(Supplied material)

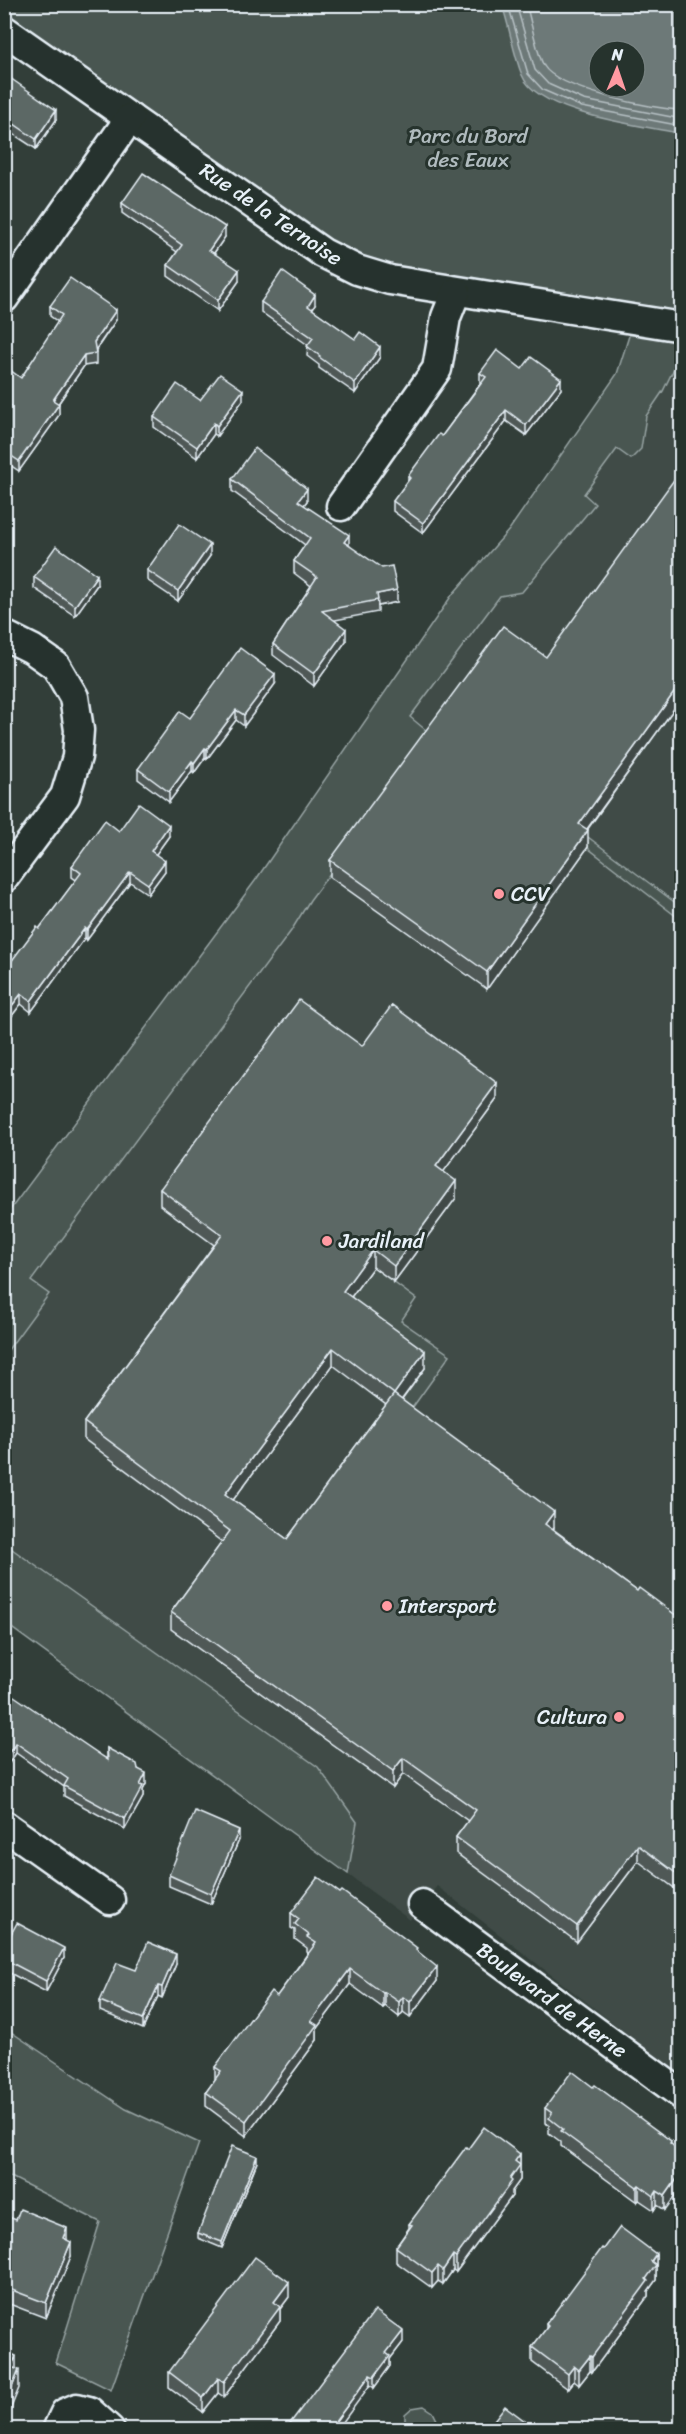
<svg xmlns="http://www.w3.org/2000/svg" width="686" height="2434" viewBox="0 0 686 2434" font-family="Sriracha,sans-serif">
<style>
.built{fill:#3f4b46}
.green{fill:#495651;stroke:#98a4a4;stroke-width:1.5;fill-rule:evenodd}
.water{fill:#6d7978;stroke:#9ea9ab;stroke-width:1.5;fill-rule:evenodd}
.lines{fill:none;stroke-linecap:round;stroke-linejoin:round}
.shore{stroke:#b7c1c5;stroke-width:1.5}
.minor-casing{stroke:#e8f1f8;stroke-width:33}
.minor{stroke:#26332d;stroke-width:28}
.wall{fill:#4f5957;stroke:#e8f1f8;stroke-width:1.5;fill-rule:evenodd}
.shaded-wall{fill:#404947;stroke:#e8f1f8;stroke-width:1.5}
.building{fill:#5c6865;stroke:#e8f1f8;stroke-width:1.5;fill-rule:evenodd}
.poi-dot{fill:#ff9aa2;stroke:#26332d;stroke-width:2}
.labels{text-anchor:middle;stroke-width:6;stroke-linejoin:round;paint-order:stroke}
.park-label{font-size:21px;fill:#b0bbbe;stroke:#26332d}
.street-label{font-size:21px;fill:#e8f1f8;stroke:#26332d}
.poi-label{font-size:21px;fill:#e8f1f8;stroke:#26332d;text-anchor:start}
</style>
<rect width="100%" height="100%" fill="#323e39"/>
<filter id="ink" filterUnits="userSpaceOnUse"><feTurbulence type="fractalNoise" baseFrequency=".0167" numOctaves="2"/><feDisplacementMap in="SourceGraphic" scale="12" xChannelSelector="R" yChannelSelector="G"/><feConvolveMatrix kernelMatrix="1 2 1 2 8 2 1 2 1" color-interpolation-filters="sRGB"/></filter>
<g filter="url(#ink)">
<polygon class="built" points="634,319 681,327 681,2076 437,1886 410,1920 5,1623 4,1218 255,881 452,595 509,530 617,374"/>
<g class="green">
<path d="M5,5H681V354L663,391L646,416L641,449L631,459L617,449L584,494L595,504L522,592L500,596L410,717L433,736L310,900L291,931L31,1281L49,1294L5,1354L4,1218L255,881L452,595L509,530L617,374L634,320L390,280L5,30ZM599,51H635V87H599Z"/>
<polygon points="580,831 681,907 681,920 575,838"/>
<polygon points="373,1267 416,1299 401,1321 450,1355 405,1418 343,1308"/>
<polygon points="5,1544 318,1767 357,1822 348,1874 5,1623"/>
<polygon points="5,2028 126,2109 199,2143 111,2390 56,2363 100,2222 5,2174"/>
<polygon points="424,2406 433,2412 437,2420 434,2429 405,2429 405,2414 412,2408"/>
</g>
<path class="water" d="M502,5H681V132H673C637,125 537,113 522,75C513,53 510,28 502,5ZM599,51H635V87H599Z"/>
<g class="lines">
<g class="shore">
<polyline points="508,4 528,74 543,90 582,107 682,126"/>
<polyline points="516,4 535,70 548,84 584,100 682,119"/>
<path d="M526,4C531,20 537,55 544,66C557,89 655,110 682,110"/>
</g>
<g class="minor-casing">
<g id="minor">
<polyline points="4,30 323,253 357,270 390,280 682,327"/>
<polyline points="4,298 130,118"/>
<polyline points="341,506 437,369 446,317 456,292"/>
<polyline points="4,635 32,649 56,666 74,697 79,730 77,757 65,796 4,878"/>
<polyline points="4,1825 110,1900"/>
<polyline points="422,1904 682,2095"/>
<polyline points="57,2430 65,2413 77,2408 89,2411 110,2430"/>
</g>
</g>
<use href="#minor" class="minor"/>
</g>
<g class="wall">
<polygon points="4,79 56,120 36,149 4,128"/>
<polygon points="122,203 225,237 214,253 239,281 218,311 168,276 168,265 177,252 122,213"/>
<polygon points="261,302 315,305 312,309 380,357 355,393 319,368 319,365 307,356 308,345 261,312"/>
<polygon points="50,306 116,320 96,350 96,364 84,366 58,404 59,415 19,471 4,461 4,416 6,413 4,412 4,371 21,378 58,322 50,316"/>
<polygon points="522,369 561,389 526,435 506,421 423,533 393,511 393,501 408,481 408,476 442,436 480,384 480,373"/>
<polygon points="200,400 243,400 217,436 214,434 197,458 154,427 154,417"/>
<polygon points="232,479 307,501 304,505 349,545 397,602 378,606 378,612 335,620 346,641 314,686 273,655 273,644 311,586 294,573 294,561 305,545 232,491"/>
<polygon points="210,556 178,601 147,580 147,570"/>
<polygon points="34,577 97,585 75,616 34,588"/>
<polygon points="546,657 681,699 587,830 588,847 487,989 330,877 330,860"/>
<polygon points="275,684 244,726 236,720 207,759 205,758 194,773 192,771 169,802 138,779 138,769 190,718"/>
<polygon points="119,831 169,836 156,854 165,871 148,894 130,882 87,940 85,938 31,1012 21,1004 4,1026 39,929 76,880 72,877 72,866"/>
<path d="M362,1046L497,1099L443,1172L456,1198L394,1282L373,1267L351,1297L425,1368L402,1400L554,1528L553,1529L637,1591L681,1619V1893L638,1861L577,1942L456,1853V1837L468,1821L403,1774L393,1788L171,1629V1612L222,1542L84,1439V1422L214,1245L160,1205V1189ZM333,1365L386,1405L287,1539L233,1500Z"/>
<polygon points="4,1710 107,1759 107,1748 138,1769 146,1784 143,1790 143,1797 125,1829 64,1796 64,1787 16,1753 4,1770"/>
<polygon points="239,1840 211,1904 169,1886 169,1875"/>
<polygon points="291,1913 417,1951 437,1981 410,2017 403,2012 399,2017 385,2006 383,2008 350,1984 317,2028 317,2040 246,2136 206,2106 206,2092 215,2080 215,2067 277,1996 308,1953 307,1952 307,1948 295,1939 295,1930 291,1928"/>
<polygon points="4,1947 64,1958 46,1992 4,1970"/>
<polygon points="176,1964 162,1998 158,1996 143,2029 100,2011 100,2001 136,1970"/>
<polygon points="593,2087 671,2141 665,2210 657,2205 654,2210 639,2200 637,2202 561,2146 561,2142 549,2133 549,2125 545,2123 545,2108"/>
<polygon points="468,2149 520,2154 520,2180 512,2191 512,2196 456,2272 453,2270 443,2284 438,2281 432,2288 396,2262 396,2247 409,2228 409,2224"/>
<polygon points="257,2162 222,2248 198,2238 198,2233"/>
<polygon points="4,2228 67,2240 71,2256 46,2318 4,2302"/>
<polygon points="604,2249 656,2254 656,2280 648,2291 648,2296 592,2372 590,2371 579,2385 574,2381 568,2389 532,2362 532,2347 546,2329 546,2324"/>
<polygon points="289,2297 280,2309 280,2321 224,2397 218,2393 203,2412 169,2387 169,2372"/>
<polygon points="403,2342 390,2359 390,2366 374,2388 370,2385 285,2430"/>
</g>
<g class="shaded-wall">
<polygon points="56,110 56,120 36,149 36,139"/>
<polygon points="225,227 225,237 209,260 209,250"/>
<polygon points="239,270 239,281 218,311 218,300"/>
<polygon points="315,295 315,305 308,316 308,306"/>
<polygon points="116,310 116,320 94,352 94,342"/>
<polygon points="380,347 380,357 355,393 355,383"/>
<polygon points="84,355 84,366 53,411 53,400"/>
<polygon points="561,379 561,389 526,435 526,425"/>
<polygon points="243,390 243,400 217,436 217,426"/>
<polygon points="59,404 59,415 19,471 19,461"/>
<polygon points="506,410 506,421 423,533 423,523"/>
<polygon points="214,423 214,434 197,458 197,447"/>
<polygon points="307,489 307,501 298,512 298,501"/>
<polygon points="349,535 349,547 344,542"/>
<polygon points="210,545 210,556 178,601 178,591"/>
<polygon points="97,575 97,585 75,616 75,606"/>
<polygon points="397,590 397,602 378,606 377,594"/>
<polygon points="346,629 346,641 314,686 314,674"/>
<polygon points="275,674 275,684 244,726 244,715"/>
<polygon points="681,683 681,699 579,840 579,824"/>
<polygon points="236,710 236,720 207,759 207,749"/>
<polygon points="205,748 205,758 194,773 194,763"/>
<polygon points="192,761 192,771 169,802 169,792"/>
<polygon points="11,774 11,785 4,793 4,783"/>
<polygon points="169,825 169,836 151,861 151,851"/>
<polygon points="588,830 588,847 487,989 487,972"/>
<polygon points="165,861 165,871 148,894 148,884"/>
<polygon points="130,872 130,882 87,940 87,930"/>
<polygon points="85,928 85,938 31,1012 31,1001"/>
<polygon points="21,994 21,1004 4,1026 4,1016"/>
<polygon points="497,1083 497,1099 436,1182 436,1166"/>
<polygon points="456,1181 456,1198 394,1282 394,1266"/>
<polygon points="373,1250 373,1267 343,1308 343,1291"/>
<polygon points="333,1348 333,1365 225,1511 225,1494"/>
<polygon points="425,1351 425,1368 394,1410 394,1394"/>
<polygon points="554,1512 554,1528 545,1540 545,1524"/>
<polygon points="16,1743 16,1753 4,1770 4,1759"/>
<polygon points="403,1758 403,1774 393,1788 393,1771"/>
<polygon points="146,1773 146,1784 143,1790 143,1797 125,1829 125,1819 140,1785"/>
<polygon points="239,1830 239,1840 211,1904 211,1894"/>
<polygon points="638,1845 638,1861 577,1942 577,1926"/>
<polygon points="64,1948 64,1958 46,1992 46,1981"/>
<polygon points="176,1954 176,1964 162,1998 162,1987"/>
<polygon points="437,1967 437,1981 410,2017 410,2002"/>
<polygon points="350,1969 350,1984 317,2028 317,2040 246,2136 246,2121 311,2021"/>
<polygon points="158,1986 158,1996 143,2029 143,2019"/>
<polygon points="385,1992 385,2006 383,2008 383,1993"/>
<polygon points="403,1997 403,2012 399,2017 399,2002"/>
<polygon points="520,2154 520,2180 512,2191 512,2196 456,2272 456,2257 510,2179 515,2161"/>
<polygon points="257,2156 257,2162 222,2248 222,2242"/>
<polygon points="681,2173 681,2188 665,2210 665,2196"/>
<polygon points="639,2185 639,2200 637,2202 637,2187"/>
<polygon points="657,2191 657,2205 654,2210 654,2196"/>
<polygon points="67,2228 67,2242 63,2238"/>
<polygon points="71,2242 71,2256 46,2318 46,2303"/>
<polygon points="656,2254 656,2280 648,2291 648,2296 592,2372 592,2357"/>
<polygon points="453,2255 453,2270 443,2284 443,2270"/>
<polygon points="438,2266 438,2281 432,2288 432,2273"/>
<polygon points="289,2282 289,2297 280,2309 280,2321 224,2397 224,2382 274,2302"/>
<polygon points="403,2331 403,2342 390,2359 390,2366 374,2388 374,2377 386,2353"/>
<polygon points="16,2356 16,2374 11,2367"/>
<polygon points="590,2356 590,2371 579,2385 579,2370"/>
<polygon points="574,2366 574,2381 568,2389 568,2374"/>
<polygon points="19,2370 19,2388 4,2425 4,2407"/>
<polygon points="370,2375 370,2385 337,2430 329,2430"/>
<polygon points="218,2378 218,2393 203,2412 203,2398"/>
</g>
<g class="building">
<polygon points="10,78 56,110 36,139 4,117 4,79 8,81"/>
<polygon points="143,173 225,227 209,250 239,270 218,300 168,265 182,245 122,203"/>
<polygon points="282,271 315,295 308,306 355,339 360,332 380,347 355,383 319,357 320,356 307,346 313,338 261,302"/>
<polygon points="70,278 116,310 94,342 96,353 84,355 53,400 59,404 19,461 4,451 4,416 11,406 4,401 4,371 7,368 21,378 62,315 50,306"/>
<polygon points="497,350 522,369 531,357 561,379 526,425 506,410 423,523 393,501 410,478 408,476 439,434 442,436 486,377 480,373"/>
<polygon points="220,374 243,390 217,426 214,423 197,447 154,417 177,384 200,400"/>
<polygon points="255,448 307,489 298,501 349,535 344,542 382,568 392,566 397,590 377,594 378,600 322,611 346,629 314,674 273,644 317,577 294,561 310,538 232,479"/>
<polygon points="681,470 681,683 579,824 588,830 487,972 330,860 503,626 546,657"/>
<polygon points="179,524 210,545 178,591 147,570"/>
<polygon points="56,546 97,575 75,606 34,577"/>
<polygon points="240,648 275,674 244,715 236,710 207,749 205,748 194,763 192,761 169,792 138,769 180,711 190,718"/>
<polygon points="4,770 11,774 4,783"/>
<polygon points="139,803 169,825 151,851 165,861 148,884 130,872 87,930 85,928 31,1001 21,994 4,1016 4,971 37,927 39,929 81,873 72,866 105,820 119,831"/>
<path d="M299,1000L362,1046L392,1005L497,1083L436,1166L456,1181L394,1266L373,1250L343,1291L425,1351L394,1394L554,1512L545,1524L637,1591L639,1588L681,1619V1877L638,1845L577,1926L456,1837L476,1810L403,1758L393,1771L171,1612L230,1531L84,1422L222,1235L160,1189ZM333,1348L394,1394L287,1539L225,1494Z"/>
<polygon points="14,1696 108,1760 107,1748 137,1764 138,1769 146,1773 140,1785 143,1786 125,1819 64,1786 68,1779 16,1743 4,1759 4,1710"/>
<polygon points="195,1811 239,1830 211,1894 169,1875"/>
<polygon points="318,1877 340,1893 342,1891 417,1948 416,1950 437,1967 410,2002 403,1997 399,2002 385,1992 383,1993 350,1969 311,2021 317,2025 246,2121 206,2092 221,2071 215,2067 271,1991 277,1996 316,1943 307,1937 309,1935 295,1924 299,1919 291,1913"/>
<polygon points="17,1923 64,1948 46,1981 4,1959 4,1947"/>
<polygon points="148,1942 176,1954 162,1987 158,1986 143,2019 100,2001 117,1963 136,1970"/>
<polygon points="572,2071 593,2087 595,2085 671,2141 670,2143 681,2152 681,2173 665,2196 657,2191 654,2196 639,2185 637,2187 561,2131 563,2129 549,2118 552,2113 545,2108"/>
<polygon points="484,2127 520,2154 515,2161 520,2165 510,2179 512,2181 456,2257 453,2255 443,2270 438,2266 432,2273 396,2247 412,2225 409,2224 466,2147 468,2149"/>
<polygon points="232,2146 257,2156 222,2242 198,2233"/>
<polygon points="20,2209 67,2228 63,2238 71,2242 46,2303 4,2287 4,2228 9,2217 16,2220"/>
<polygon points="620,2227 656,2254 651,2261 656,2265 646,2279 648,2281 592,2357 590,2356 579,2370 574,2366 568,2374 532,2347 548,2326 546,2324 602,2248 604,2249"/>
<polygon points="255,2257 289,2282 274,2302 280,2307 224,2382 218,2378 203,2398 169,2372"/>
<polygon points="375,2310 403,2331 386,2353 390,2356 374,2377 370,2375 329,2430 285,2430"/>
<polygon points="4,2351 16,2356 11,2367 19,2370 4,2407"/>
<polygon points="505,2406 533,2427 531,2430 482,2430 485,2426 488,2428"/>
</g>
</g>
<g class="poi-dot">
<circle cx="499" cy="894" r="6"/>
<circle cx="327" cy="1241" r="6"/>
<circle cx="387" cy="1606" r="6"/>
<circle cx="619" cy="1717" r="6"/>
</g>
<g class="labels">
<g class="park-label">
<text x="468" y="143">Parc du Bord<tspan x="468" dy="24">des Eaux</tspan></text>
</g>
<g class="street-label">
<text transform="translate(271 214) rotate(34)" y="7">Rue de la Ternoise</text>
<text transform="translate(552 2000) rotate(36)" y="7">Boulevard de Herne</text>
</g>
<g class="poi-label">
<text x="511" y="901">CCV</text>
<text x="339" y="1248">Jardiland</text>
<text x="399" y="1613">Intersport</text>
<text x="607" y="1724" text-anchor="end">Cultura</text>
</g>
</g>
<rect width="686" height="2434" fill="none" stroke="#26332d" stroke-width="24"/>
<rect x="12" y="12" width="662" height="2410" fill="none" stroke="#e8f1f8" stroke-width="2" filter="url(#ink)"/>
<g transform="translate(617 69) rotate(2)"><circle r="28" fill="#26332d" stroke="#747f7e" stroke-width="1.5"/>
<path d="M0-4.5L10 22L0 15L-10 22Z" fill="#ff9aa2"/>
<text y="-9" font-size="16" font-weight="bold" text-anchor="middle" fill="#e8f1f8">N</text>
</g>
</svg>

(End Supplied material)

## [Task details]
Where a line of the material holds the word "linejoin", copy that line.

## [Exercise result]
.lines{fill:none;stroke-linecap:round;stroke-linejoin:round}
.labels{text-anchor:middle;stroke-width:6;stroke-linejoin:round;paint-order:stroke}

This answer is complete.